ICE’s recent actions have caused "widespread panic" among immigrants and employers who rely on immigrant labor, said immigration and defense attorney Adam Crayt.

Fear also has an effect on immigrants’ willingness to report crimes to local law enforcement officers, Crayt said, because they worry officers have ICE "in their back pocket."

But Ronald Mortensen, a co-founder of the Utah Coalition on Illegal Immigration, said enforcing the law as it’s written is "a good thing."

"Removing these people is protecting Utah citizens," Mortensen said, noting some Utahns have had their Social Security numbers stolen by illegal immigrants trying to find work. He added that being in the country illegally is a crime, whether it happened by overstaying a visa or crossing the U.S. border without going through a checkpoint.

Frequent humanitarian trips overseas, especially to the Middle East, have shown Mortensen that "it’s when the rule of law starts breaking down that you have all these terrible things happen."

People say that the situation is tough on families, Mortensen said, but he argues that any time a crime is committed, it’s tough on families.

"If an American would commit identity theft, and we’d convict you and put you in jail, what does that do to your family?" he said.

The changes in enforcement have disrupted the lives that immigrants have spent years building, Crayt said. For example, he has clients who are cancer survivors or have other medical conditions who have been approved for a stay of deportation year after year. Now, he said, they’re receiving notices in the mail, instructing them to get a ticket back to their country of origin and check in with immigration officers.

The majority don’t have a criminal history, he said, and many are married to legal residents. "They literally are valued members of our community."

"With documents and without documents, everyone has rights," Cedano said. Comunidades Unidas has been holding "Know Your Rights" trainings in Salt Lake City to educate people and encourage them to exercise their rights.

Thomas Homan, acting director for ICE, said in a Wednesday news release that "all of those arrested will receive the due process afforded to them under the law."

"ICE will take action to remove individuals subject to a final order by a federal immigration judge," Homan said.

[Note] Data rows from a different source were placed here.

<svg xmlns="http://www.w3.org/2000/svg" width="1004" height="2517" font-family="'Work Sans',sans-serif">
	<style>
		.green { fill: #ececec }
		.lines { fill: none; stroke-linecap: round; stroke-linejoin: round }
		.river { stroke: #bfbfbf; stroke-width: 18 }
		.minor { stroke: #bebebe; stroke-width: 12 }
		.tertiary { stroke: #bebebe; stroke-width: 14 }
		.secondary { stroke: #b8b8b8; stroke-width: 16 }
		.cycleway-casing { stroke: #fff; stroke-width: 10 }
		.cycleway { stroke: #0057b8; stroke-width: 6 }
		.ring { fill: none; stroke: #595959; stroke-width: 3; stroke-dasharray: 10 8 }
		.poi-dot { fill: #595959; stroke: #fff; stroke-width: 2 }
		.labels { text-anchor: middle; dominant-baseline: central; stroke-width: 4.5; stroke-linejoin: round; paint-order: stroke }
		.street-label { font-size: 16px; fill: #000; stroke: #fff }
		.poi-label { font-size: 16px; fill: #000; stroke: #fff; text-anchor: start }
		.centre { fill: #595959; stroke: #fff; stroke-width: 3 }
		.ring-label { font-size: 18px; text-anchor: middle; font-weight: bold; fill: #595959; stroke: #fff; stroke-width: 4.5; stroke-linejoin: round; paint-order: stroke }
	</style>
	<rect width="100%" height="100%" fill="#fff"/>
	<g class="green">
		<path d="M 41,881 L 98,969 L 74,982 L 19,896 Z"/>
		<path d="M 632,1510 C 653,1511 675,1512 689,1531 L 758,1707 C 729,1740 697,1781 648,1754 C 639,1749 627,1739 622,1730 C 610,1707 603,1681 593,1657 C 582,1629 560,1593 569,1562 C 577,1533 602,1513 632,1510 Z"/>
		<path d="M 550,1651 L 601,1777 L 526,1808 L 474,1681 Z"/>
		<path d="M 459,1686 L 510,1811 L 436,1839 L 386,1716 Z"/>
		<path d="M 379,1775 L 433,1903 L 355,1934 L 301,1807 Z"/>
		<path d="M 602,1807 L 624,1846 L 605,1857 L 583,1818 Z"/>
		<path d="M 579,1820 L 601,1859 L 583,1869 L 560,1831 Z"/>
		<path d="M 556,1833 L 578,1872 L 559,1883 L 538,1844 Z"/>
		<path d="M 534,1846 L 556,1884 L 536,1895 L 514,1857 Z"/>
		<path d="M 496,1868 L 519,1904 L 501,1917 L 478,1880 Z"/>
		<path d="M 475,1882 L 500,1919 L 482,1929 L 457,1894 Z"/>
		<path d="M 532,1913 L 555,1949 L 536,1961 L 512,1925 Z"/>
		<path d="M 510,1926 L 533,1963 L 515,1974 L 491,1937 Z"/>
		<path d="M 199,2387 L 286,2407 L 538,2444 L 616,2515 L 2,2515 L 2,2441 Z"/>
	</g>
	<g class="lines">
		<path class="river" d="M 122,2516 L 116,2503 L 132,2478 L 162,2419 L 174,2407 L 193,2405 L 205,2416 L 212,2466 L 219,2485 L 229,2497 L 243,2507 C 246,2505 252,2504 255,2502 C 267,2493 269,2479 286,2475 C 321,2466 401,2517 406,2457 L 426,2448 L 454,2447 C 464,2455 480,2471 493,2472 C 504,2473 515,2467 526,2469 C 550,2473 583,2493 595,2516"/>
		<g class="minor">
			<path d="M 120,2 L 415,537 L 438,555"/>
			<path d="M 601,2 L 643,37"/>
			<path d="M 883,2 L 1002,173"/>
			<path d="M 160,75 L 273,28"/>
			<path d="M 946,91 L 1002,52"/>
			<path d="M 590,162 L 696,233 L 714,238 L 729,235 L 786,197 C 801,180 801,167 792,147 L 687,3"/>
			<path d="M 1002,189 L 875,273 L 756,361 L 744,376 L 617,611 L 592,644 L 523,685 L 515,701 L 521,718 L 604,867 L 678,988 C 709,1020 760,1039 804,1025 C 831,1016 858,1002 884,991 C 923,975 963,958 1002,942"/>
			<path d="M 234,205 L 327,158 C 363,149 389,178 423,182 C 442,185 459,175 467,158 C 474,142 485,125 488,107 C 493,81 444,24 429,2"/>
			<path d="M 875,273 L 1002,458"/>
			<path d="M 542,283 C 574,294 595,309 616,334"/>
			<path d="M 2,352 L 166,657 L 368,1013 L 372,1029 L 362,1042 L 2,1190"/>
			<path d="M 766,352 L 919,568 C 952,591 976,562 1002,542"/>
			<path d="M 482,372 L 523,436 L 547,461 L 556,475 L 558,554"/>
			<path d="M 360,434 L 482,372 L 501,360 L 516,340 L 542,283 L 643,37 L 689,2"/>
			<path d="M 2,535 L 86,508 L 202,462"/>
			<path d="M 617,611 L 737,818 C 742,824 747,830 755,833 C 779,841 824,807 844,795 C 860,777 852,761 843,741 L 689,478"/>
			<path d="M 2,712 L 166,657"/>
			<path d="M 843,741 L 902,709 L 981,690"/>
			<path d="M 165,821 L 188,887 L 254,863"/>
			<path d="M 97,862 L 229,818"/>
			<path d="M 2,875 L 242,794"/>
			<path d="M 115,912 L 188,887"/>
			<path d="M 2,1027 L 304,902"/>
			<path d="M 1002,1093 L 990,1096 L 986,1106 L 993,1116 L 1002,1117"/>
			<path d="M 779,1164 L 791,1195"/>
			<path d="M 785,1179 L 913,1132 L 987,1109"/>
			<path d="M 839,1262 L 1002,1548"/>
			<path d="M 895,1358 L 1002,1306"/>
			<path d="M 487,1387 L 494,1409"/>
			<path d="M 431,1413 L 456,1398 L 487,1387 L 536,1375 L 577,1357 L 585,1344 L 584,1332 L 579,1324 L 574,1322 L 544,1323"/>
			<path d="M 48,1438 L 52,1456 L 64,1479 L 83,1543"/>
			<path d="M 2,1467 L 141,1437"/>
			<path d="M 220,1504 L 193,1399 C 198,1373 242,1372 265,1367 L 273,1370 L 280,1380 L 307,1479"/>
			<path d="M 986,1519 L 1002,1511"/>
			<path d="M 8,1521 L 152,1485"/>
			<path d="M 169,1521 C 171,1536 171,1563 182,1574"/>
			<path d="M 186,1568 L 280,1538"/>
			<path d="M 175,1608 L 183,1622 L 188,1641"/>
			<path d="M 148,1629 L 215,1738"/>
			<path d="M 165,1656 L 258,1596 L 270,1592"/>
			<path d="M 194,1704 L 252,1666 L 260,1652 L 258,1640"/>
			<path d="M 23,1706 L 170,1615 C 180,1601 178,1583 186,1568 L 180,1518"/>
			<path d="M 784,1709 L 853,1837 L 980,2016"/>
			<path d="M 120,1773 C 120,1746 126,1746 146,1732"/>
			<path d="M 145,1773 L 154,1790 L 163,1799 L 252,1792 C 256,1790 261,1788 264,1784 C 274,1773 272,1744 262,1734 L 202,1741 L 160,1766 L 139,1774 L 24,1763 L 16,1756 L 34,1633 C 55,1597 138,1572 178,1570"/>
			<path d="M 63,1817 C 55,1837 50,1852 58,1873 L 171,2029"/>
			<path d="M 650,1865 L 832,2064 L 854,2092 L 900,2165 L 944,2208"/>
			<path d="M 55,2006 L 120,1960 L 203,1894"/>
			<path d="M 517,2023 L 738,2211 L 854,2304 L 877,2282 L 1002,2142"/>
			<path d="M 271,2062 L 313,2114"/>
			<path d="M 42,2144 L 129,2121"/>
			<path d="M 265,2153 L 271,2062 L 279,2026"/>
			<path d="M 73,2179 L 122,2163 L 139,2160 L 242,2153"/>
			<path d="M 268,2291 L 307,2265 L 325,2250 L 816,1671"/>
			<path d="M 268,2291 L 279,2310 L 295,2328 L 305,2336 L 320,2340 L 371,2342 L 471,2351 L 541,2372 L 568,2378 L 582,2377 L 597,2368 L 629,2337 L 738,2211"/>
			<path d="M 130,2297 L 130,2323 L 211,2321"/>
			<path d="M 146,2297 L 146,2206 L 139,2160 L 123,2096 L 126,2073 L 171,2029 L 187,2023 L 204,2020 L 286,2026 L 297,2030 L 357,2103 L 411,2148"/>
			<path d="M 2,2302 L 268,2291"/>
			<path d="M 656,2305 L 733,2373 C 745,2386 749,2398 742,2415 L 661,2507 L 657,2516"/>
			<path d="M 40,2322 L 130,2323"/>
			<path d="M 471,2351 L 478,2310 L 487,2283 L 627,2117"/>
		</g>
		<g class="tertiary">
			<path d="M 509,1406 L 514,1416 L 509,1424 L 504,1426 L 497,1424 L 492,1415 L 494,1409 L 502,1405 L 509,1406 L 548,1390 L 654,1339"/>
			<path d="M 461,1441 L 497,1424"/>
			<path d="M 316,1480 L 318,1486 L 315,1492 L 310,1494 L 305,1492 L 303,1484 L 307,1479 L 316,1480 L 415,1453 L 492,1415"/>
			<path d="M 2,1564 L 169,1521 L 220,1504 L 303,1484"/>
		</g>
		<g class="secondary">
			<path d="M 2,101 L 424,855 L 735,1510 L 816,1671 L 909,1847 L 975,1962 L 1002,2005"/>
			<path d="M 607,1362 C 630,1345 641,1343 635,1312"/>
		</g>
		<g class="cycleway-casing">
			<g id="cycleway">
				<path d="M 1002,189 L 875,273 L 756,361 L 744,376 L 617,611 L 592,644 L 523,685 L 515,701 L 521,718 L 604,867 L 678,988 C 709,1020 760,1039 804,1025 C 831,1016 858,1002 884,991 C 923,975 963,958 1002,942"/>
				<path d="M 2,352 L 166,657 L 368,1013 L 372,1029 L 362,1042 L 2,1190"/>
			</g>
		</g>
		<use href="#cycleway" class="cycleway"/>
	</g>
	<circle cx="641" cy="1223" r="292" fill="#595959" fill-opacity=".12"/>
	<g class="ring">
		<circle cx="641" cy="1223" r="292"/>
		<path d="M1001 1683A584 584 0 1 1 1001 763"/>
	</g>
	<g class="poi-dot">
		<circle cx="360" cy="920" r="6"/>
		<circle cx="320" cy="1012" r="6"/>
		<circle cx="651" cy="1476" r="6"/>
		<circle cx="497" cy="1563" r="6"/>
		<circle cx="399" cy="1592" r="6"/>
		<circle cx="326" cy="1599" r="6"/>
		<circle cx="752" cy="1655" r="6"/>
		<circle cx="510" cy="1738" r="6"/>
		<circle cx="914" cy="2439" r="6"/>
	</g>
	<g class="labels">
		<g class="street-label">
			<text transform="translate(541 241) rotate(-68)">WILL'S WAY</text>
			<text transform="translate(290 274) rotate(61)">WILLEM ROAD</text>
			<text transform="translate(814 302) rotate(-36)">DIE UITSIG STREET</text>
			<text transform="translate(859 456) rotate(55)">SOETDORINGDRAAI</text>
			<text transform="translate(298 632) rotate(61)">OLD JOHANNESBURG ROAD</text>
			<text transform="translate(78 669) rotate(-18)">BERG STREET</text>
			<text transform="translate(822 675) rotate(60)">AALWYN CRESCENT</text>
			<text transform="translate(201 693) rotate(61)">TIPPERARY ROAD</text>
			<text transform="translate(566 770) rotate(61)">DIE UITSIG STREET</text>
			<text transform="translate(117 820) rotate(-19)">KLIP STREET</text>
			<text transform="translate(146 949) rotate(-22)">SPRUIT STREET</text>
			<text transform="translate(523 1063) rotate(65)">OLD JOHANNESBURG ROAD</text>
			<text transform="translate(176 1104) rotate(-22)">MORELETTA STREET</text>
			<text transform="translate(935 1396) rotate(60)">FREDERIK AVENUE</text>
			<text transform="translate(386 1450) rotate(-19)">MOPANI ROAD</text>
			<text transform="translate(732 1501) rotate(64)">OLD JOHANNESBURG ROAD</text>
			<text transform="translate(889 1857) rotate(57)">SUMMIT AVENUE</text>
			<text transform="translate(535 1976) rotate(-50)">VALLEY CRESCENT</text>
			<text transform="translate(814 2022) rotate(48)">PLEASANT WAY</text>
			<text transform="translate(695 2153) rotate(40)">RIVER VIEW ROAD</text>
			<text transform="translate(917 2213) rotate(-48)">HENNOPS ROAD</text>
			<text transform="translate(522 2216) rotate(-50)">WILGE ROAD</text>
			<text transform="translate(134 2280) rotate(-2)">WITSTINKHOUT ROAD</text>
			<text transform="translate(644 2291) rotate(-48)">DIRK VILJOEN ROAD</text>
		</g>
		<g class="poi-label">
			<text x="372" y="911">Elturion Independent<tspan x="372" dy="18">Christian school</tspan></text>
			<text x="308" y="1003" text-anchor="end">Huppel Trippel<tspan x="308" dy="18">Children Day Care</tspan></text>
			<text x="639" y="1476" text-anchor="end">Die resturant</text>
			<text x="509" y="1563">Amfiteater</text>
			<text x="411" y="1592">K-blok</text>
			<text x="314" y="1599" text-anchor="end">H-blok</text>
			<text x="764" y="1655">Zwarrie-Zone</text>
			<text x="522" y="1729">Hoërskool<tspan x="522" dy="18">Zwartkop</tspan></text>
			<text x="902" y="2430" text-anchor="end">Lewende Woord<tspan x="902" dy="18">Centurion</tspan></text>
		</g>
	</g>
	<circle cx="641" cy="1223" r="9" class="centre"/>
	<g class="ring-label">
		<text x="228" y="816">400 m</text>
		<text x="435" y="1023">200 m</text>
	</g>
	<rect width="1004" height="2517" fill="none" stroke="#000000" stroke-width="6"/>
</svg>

Under Trump’s new orders, 930 regional immigrants were deported in the 2017 time period — 770 who’d been convicted of a crime and 160 categorized as noncriminals, ICE data show.

In the comparable 2016 time period, the Obama administration deported 512 people — 439 of whom were categorized as criminals and 73 of whom were considered noncriminals.

"We are a nation of laws," Homan said, "and ignoring orders issued by federal judges undermines our constitutional government."